When I first started working with first page bid estimates I reviewed an entire account and raised bids for any keywords that were below the indicated first page bid.

In at least 95% of cases it at least had a positive impact on campaign impression share. I still check periodically by downloading the entire account from Adwords Editor and adding a column that reveals any negative gaps between actual bid and first page bid estimate.

Part of the reason for doing this is that first page bid estimate is dynamic just like everything else in AdWords. Without realizing it some keywords will fall off the first page.

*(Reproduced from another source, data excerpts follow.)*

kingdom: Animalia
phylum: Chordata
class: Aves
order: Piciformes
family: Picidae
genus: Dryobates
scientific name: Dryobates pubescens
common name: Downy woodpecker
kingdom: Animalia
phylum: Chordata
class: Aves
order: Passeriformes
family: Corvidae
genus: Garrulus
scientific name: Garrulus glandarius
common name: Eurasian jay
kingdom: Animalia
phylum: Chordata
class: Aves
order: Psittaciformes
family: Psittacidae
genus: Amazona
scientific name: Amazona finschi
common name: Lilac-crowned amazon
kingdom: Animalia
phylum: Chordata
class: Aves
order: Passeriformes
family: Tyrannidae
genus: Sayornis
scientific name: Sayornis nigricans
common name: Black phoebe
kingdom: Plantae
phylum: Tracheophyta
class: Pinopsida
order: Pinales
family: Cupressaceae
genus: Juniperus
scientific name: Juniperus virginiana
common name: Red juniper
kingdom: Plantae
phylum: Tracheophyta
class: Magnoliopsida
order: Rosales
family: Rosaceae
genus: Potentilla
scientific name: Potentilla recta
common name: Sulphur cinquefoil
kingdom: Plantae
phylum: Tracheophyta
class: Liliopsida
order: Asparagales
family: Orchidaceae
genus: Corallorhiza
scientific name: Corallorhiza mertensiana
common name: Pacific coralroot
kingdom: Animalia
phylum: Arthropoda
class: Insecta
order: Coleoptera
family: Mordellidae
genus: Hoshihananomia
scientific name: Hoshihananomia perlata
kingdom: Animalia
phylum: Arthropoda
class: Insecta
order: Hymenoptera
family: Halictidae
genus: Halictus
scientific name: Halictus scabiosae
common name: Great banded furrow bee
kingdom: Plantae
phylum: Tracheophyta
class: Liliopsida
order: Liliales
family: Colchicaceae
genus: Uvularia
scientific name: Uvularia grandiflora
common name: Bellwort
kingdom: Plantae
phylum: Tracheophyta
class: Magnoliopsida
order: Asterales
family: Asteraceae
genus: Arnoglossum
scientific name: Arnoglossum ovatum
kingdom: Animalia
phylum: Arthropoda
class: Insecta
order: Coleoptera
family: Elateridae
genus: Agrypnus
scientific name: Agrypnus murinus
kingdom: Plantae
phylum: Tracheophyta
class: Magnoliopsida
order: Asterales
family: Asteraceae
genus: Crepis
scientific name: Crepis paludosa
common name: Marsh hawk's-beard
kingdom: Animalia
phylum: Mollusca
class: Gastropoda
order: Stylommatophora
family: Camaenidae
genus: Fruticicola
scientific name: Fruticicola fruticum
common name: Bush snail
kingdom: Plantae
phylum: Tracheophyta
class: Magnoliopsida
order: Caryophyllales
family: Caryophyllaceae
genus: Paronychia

I’ve also realized that it’s worth it to stop and think about the cause before I blindly go and adjust the bid. In some cases I’ve looked a little closer at the relevance match between the keyword and tried editing the ad copy first. In quite a few instances, immediately after making the edit, the Quality Score increased and the first page bid decreased. Quite a revelation at the time!

There are some other flukes that I find a little frustrating at times. Sometimes you can raise a bid just enough to show your ads on page one, and the next day you’re at an average position at 1.0, not good if your optimal position range is lower.

And sometimes the first page bid estimate is totally out of sync with a keyword’s actual average position. I’m staring at one right now that suggests that I double the bid to get on page one, but the current average position is 5.3!

Bear in mind that I’m still talking about exceptions. Mostly it works as advertised. If anything maybe just being aware of these things can help make better decisions that prevent some of these little anomalies from even occurring. Besides, if the machine were perfect I guess we’d need to find a new line of work!